**TEXTE FOURNI**
Dmitri Medvedev et Bronislaw Komorowskiviennent d’annoncer à Varsovie qu’ils prendraient l’enquête sur le crash de l’avion du président polonais Lech Kaczyński sous leur contrôle. L’enquête commune est une pièce parmi d’autres du rapprochement initié entre les deux Etats.

Mais plus de six mois après le début de l'enquête, la transparence promise par les Russes suite au drame national polonais est-elle au rendez-vous ?

Au lendemain du crash, c’est sans contestation du gouvernement polonais que les Russes prennent les reines de l’enquête. Celle-ci est confiée au Comité Interétatique de l’Aviation (MAK) composé en majorité d’experts russes issus de pays de l’ex-URSS et d’un seul représentant polonais – colonel Edmund Klich. Impardonnable aux yeux de la garde rapproché du président défunt Lech Kaczyński, c’est en effet un signe de confiance surprenant à l’égard du voisin russe. Car même après l’ouverture du rideau de fer, le culte du secret à Moscou n’a pas perdu de sa prise : le naufrage du sous-marin Koursk en 2000 en est un triste témoignage.

**DONNÉES SOURCES**

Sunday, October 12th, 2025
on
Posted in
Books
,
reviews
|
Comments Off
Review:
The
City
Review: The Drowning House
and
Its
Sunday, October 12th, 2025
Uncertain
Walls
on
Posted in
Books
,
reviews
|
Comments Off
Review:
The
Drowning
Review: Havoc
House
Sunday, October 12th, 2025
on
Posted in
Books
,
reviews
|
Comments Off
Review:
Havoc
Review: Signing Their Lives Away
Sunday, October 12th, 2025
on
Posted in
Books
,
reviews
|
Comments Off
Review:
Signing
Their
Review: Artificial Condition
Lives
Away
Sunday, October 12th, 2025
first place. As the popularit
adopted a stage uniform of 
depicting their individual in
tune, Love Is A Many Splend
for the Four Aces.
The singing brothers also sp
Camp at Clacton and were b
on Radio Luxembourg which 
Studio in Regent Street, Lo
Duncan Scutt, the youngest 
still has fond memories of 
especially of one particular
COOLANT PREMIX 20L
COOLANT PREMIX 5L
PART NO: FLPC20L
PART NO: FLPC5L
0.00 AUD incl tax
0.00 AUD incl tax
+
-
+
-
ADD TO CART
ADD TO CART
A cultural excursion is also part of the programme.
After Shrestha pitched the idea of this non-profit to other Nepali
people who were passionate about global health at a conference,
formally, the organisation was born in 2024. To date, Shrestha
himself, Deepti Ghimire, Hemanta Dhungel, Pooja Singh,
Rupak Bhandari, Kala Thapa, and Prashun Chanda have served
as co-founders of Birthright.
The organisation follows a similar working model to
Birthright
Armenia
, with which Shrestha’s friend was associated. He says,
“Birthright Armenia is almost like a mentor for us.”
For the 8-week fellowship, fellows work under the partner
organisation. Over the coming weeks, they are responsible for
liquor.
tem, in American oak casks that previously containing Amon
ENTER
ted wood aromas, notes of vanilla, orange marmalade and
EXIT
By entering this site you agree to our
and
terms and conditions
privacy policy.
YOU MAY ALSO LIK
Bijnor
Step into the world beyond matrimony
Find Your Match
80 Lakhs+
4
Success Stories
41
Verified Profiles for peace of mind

**TÂCHE 1**
Relevez chaque ligne des entrées qui contient la chaîne « Away », en tenant compte de la casse.
**TÂCHE 2**
Prolongez le texte fourni sur l'enquête du crash de l'avion présidentiel polonais en reprenant après sa dernière phrase.
Les entrées n'ont aucun lien avec le texte fourni.

**RÉSULTAT ATTENDU 1**
Review: Signing Their Lives Away
Away

**RÉSULTAT ATTENDU 2**
Détente et compréhension

Mais en 2010, plus question de se faire accuser de manque de transparence. Alors que la carcasse de l’avion présidentiel brûle encore, les autorités russes se précipitent pour exprimer leur douleur et compassion à l’égard de leur ex-pays satellite décapité. Pendant deux jours, la Russie se plonge dans le deuil national. Pour l’occasion, le très controversé film de Andrzej Wajda intitulé Katyn - dépeignant l’Armé Rouge comme meurtrière impitoyable de l’intelligentsia polonaise - est émis sur la première chaîne de la télévision russe. Pendant les premières semaines de l’enquête, les médias et les pouvoirs publics polonais n’arrêtaient pas de souligner la qualité de la collaboration avec les enquêteurs russes. La fraternité polono-russe est alors à son comble.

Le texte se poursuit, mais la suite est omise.